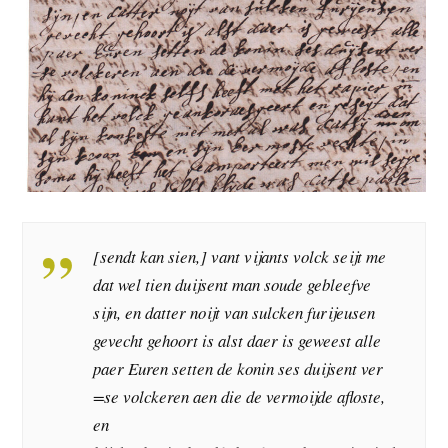
[sendt kan sien,] vant vijants volck seijt me
dat wel tien duijsent man soude gebleefve
sijn, en datter noijt van sulcken furijeusen
gevecht gehoort is alst daer is geweest alle
paer Euren setten de konin ses duijsent ver
=se volckeren aen die de vermoijde afloste,
en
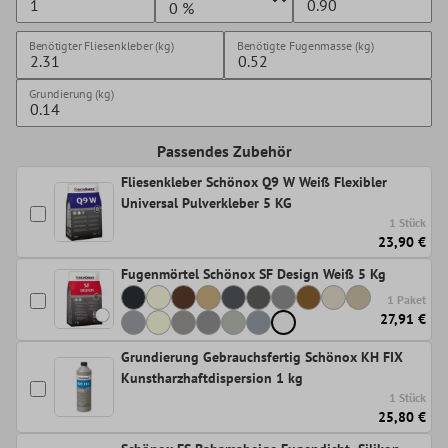
Benötigter Fliesenkleber (kg)
Benötigte Fugenmasse (kg)
Grundierung (kg)
Passendes Zubehör
Fliesenkleber Schönox Q9 W Weiß Flexibler
Universal Pulverkleber 5 KG
1 Stück
23,90 €
Fugenmörtel Schönox SF Design Weiß 5 Kg
1 Paket
27,91 €
Grundierung Gebrauchsfertig Schönox KH FIX
Kunstharzhaftdispersion 1 kg
1 Stück
25,80 €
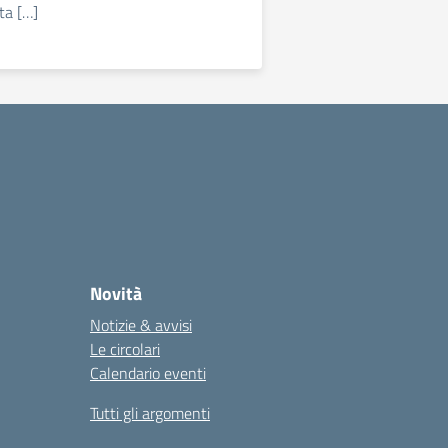
ta […]
Novità
Notizie & avvisi
Le circolari
Calendario eventi
Tutti gli argomenti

• • • • •

Job
Please copy out every line of text in the records above word for word, omitting the pictures.

Answer box
[sendt kan sien,] vant vijants volck seijt me
dat wel tien duijsent man soude gebleefve
sijn, en datter noijt van sulcken furijeusen
gevecht gehoort is alst daer is geweest alle
paer Euren setten de konin ses duijsent ver
=se volckeren aen die de vermoijde afloste,
en
Benötigter Fliesenkleber (kg)
Benötigte Fugenmasse (kg)
Grundierung (kg)
Passendes Zubehör
Fliesenkleber Schönox Q9 W Weiß Flexibler
Universal Pulverkleber 5 KG
1 Stück
23,90 €
Fugenmörtel Schönox SF Design Weiß 5 Kg
1 Paket
27,91 €
Grundierung Gebrauchsfertig Schönox KH FIX
Kunstharzhaftdispersion 1 kg
1 Stück
25,80 €
ta […]
Novità
Notizie & avvisi
Le circolari
Calendario eventi
Tutti gli argomenti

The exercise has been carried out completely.